KABUL -- Afghan authorities said Wednesday (July 8) they will not release hundreds of Taliban captives deemed "too dangerous" despite planned peace talks that hinge on the prisoner exchange.
Under the terms of a US-Taliban deal signed in February, Kabul pledged to free 5,000 Taliban prisoners in a swap that would see the insurgents release around 1,000 Afghan security forces captives.
But National Security Council (NSC) spokesman Javid Faisal told AFP that 600 prisoners the Taliban asked to be freed still had "serious criminal cases" against them.
They include people charged with murder, highway robbery and even sodomy, as well as hundreds of foreign fighters, another government official said on condition of anonymity.
"They are too dangerous to be released," the official said.
The Taliban accused the government of fabricating criminal cases against the prisoners.
"If they continue to create more problems in this regard, then it shows they do not want issues to be solved through reasonable ways," Taliban spokesman Zabiullah Mujahid said Wednesday.
Faisal insisted the government is committed to the talks.
"We are ready for peace and will release the remaining prisoners... as per the agreement -- just not these hundreds of prisoners who have serious criminal cases in the courts," he said.
Both sides have pledged to hold direct talks aimed at ending the decades-old conflict in Afghanistan after completing the exchange.
The government has already freed more than 4,000 Taliban fighters, while the insurgents have completed around two-thirds of their releases.
Earlier this week a top Afghan official said it was up to the authorities to decide who should be released.
"We don't expect the Taliban to tell us which inmates to be released," said Sediq Sediqqi, spokesman for President Ashraf Ghani.
Continued Taliban violence is threatening the peace process, Ghani said Monday (July 6) as he briefed the international community on Kabul's preparations for peace talks with the militant group.
"If the Taliban continue fighting, the Afghan peace process will face serious challenges," he told attendees of the online conference from several nations.

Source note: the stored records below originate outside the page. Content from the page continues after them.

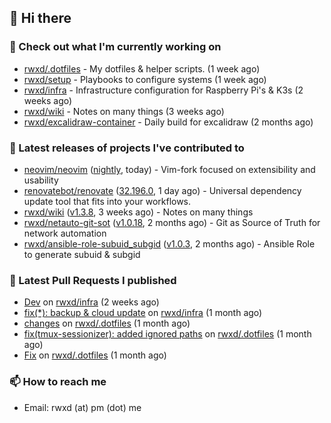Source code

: ## 👋 Hi there

### 👷 Check out what I'm currently working on


- [rwxd/.dotfiles](https://github.com/rwxd/.dotfiles) - My dotfiles &amp; helper scripts. (1 week ago)
- [rwxd/setup](https://github.com/rwxd/setup) - Playbooks to configure systems (1 week ago)
- [rwxd/infra](https://github.com/rwxd/infra) - Infrastructure configuration for Raspberry Pi&#39;s &amp; K3s (2 weeks ago)
- [rwxd/wiki](https://github.com/rwxd/wiki) - Notes on many things (3 weeks ago)
- [rwxd/excalidraw-container](https://github.com/rwxd/excalidraw-container) - Daily build for excalidraw (2 months ago)

### 🔭 Latest releases of projects I've contributed to


- [neovim/neovim](https://github.com/neovim/neovim) ([nightly](https://github.com/neovim/neovim/releases/tag/nightly), today) - Vim-fork focused on extensibility and usability
- [renovatebot/renovate](https://github.com/renovatebot/renovate) ([32.196.0](https://github.com/renovatebot/renovate/releases/tag/32.196.0), 1 day ago) - Universal dependency update tool that fits into your workflows.
- [rwxd/wiki](https://github.com/rwxd/wiki) ([v1.3.8](https://github.com/rwxd/wiki/releases/tag/v1.3.8), 3 weeks ago) - Notes on many things
- [rwxd/netauto-git-sot](https://github.com/rwxd/netauto-git-sot) ([v1.0.18](https://github.com/rwxd/netauto-git-sot/releases/tag/v1.0.18), 2 months ago) - Git as Source of Truth for network automation
- [rwxd/ansible-role-subuid_subgid](https://github.com/rwxd/ansible-role-subuid_subgid) ([v1.0.3](https://github.com/rwxd/ansible-role-subuid_subgid/releases/tag/v1.0.3), 2 months ago) - Ansible Role to generate subuid &amp; subgid

### 🔨 Latest Pull Requests I published


- [Dev](https://github.com/rwxd/infra/pull/65) on [rwxd/infra](https://github.com/rwxd/infra) (2 weeks ago)
- [fix(*): backup &amp; cloud update](https://github.com/rwxd/infra/pull/64) on [rwxd/infra](https://github.com/rwxd/infra) (1 month ago)
- [changes](https://github.com/rwxd/.dotfiles/pull/38) on [rwxd/.dotfiles](https://github.com/rwxd/.dotfiles) (1 month ago)
- [fix(tmux-sessionizer): added ignored paths](https://github.com/rwxd/.dotfiles/pull/37) on [rwxd/.dotfiles](https://github.com/rwxd/.dotfiles) (1 month ago)
- [Fix](https://github.com/rwxd/.dotfiles/pull/36) on [rwxd/.dotfiles](https://github.com/rwxd/.dotfiles) (1 month ago)

### 📫 How to reach me

- Email: rwxd (at) pm (dot) me
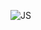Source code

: ![JS](https://user-images.githubusercontent.com/13966263/136046837-04222580-8ba3-4791-9539-ee598f8a13c0.jpg)
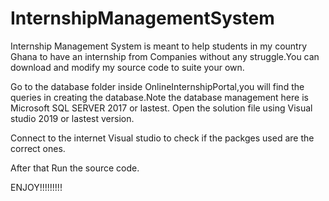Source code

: # InternshipManagementSystem
Internship Management System is meant to help students in my country Ghana to have an internship from Companies without any struggle.You can download and modify my source code to suite  your  own.



Go to the database folder inside OnlineInternshipPortal,you will find the queries in creating the database.Note the database management here is Microsoft SQL SERVER 2017 or lastest.
Open the solution file using Visual studio 2019 or lastest version.

Connect to the internet Visual studio to check if the packges used are the correct ones.

After that Run the source code.


ENJOY!!!!!!!!!
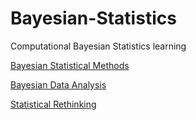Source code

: # Bayesian-Statistics
Computational Bayesian Statistics learning 

[Bayesian Statistical Methods](https://bayessm.wordpress.ncsu.edu/)

[Bayesian Data Analysis](http://www.stat.columbia.edu/~gelman/book/)

[Statistical Rethinking](https://xcelab.net/rm/statistical-rethinking/)
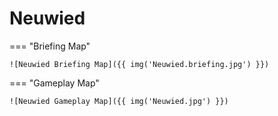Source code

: # Neuwied

=== "Briefing Map"

    ![Neuwied Briefing Map]({{ img('Neuwied.briefing.jpg') }})

=== "Gameplay Map"

    ![Neuwied Gameplay Map]({{ img('Neuwied.jpg') }})
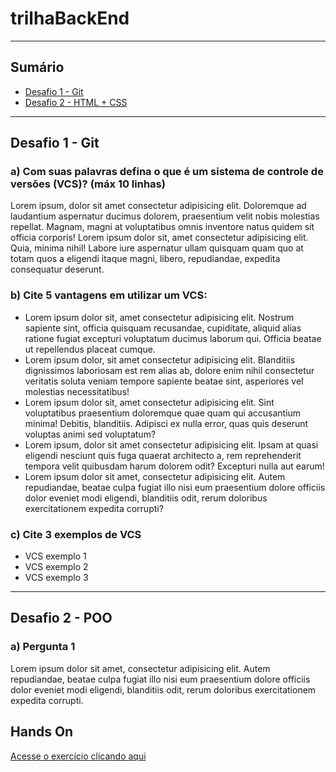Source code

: # trilhaBackEnd

----

## Sumário

- [Desafio 1 - Git](#desafio-1---git)
- [Desafio 2 - HTML + CSS](#desafio-2-poo)

----

## Desafio 1 - Git

### a) Com suas palavras defina o que é um sistema de controle de versões (VCS)? (máx 10 linhas)

Lorem ipsum, dolor sit amet consectetur adipisicing elit.
Doloremque ad laudantium aspernatur ducimus dolorem, praesentium velit nobis molestias repellat.
Magnam, magni at voluptatibus omnis inventore natus quidem sit officia corporis! Lorem ipsum dolor sit,
amet consectetur adipisicing elit. Quia, minima nihil! Labore iure aspernatur ullam quisquam quam quo at
totam quos a eligendi itaque magni, libero, repudiandae, expedita consequatur deserunt.


### b) Cite 5 vantagens em utilizar um VCS:

- Lorem ipsum dolor sit, amet consectetur adipisicing elit. Nostrum sapiente sint,
officia quisquam recusandae, cupiditate, aliquid alias ratione fugiat excepturi voluptatum ducimus
laborum qui. Officia beatae ut repellendus placeat cumque.
- Lorem ipsum dolor, sit amet consectetur adipisicing elit.
Blanditiis dignissimos laboriosam est rem alias ab, dolore enim nihil consectetur veritatis soluta veniam
tempore sapiente beatae sint, asperiores vel molestias necessitatibus!
- Lorem ipsum dolor sit, amet consectetur adipisicing elit. Sint voluptatibus praesentium doloremque quae 
quam qui accusantium minima! Debitis, blanditiis. Adipisci ex nulla error, quas quis deserunt voluptas animi 
sed voluptatum?
- Lorem ipsum, dolor sit amet consectetur adipisicing elit. Ipsam at quasi eligendi nesciunt quis fuga 
quaerat architecto a, rem reprehenderit tempora velit quibusdam harum dolorem odit? Excepturi 
nulla aut earum!
- Lorem ipsum dolor sit amet, consectetur adipisicing elit. Autem repudiandae, beatae culpa 
fugiat illo nisi eum praesentium dolore officiis dolor eveniet modi eligendi, blanditiis odit, 
rerum doloribus exercitationem expedita corrupti?


### c) Cite 3 exemplos de VCS

- VCS exemplo 1
- VCS exemplo 2
- VCS exemplo 3

----

## Desafio 2 - POO

### a) Pergunta 1
Lorem ipsum dolor sit amet, consectetur adipisicing elit. Autem repudiandae, beatae culpa 
fugiat illo nisi eum praesentium dolore officiis dolor eveniet modi eligendi, blanditiis odit, 
rerum doloribus exercitationem expedita corrupti.

## Hands On
[Acesse o exercício clicando aqui](https://github.com/AlexsanderCDambros/trilhaBackEnd/blob/main/src/main/java/trilha/back/finances/FinancesApplication.java)
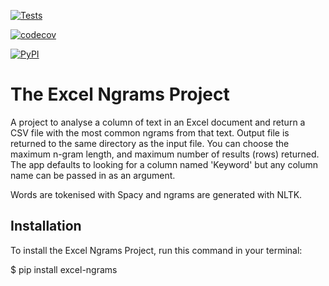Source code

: [![Tests](https://github.com/mattyocode/excel-ngrams/workflows/Tests/badge.svg)](https://github.com/mattyocode/excel-ngrams/actions?workflow=Tests)

[![codecov](https://codecov.io/gh/mattyocode/excel-ngrams/branch/main/graph/badge.svg?token=0621CKX30T)](https://codecov.io/gh/mattyocode/excel-ngrams)

[![PyPI](https://img.shields.io/pypi/v/excel-ngrams.svg)](https://pypi.org/project/excel-ngrams/)

# The Excel Ngrams Project

A project to analyse a column of text in an Excel document and
return a CSV file with the most common ngrams from that text. Output
file is returned to the same directory as the input file. You can
choose the maximum n-gram length, and maximum number of results (rows)
returned. The app defaults to looking for a column named 'Keyword' but
any column name can be passed in as an argument.


Words are tokenised with Spacy and ngrams are generated with NLTK.


## Installation

To install the Excel Ngrams Project,
run this command in your terminal:


$ pip install excel-ngrams
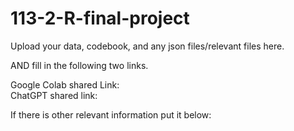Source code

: # 113-2-R-final-project

Upload your data, codebook, and any json files/relevant files here. 

AND fill in the following two links.

Google Colab shared Link:  
ChatGPT shared link:  

If there is other relevant information put it below:

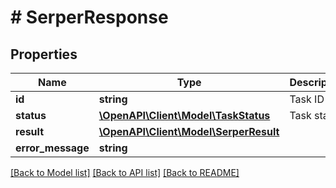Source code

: # # SerperResponse

## Properties

Name | Type | Description | Notes
------------ | ------------- | ------------- | -------------
**id** | **string** | Task ID |
**status** | [**\OpenAPI\Client\Model\TaskStatus**](TaskStatus.md) | Task status |
**result** | [**\OpenAPI\Client\Model\SerperResult**](SerperResult.md) |  | [optional]
**error_message** | **string** |  | [optional]

[[Back to Model list]](../../README.md#models) [[Back to API list]](../../README.md#endpoints) [[Back to README]](../../README.md)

"Unfortunately, the current level of violence is higher compared to last year," Ghani said, according to a statement issued by his office.
"There is no obstacle on our side for the peace process, but we see that the Taliban are not serious," Sediqqi told reporters before the conference.
"The government of Afghanistan released a large number of Taliban in order to reduce violence in the country, but the violence has not decreased," he said.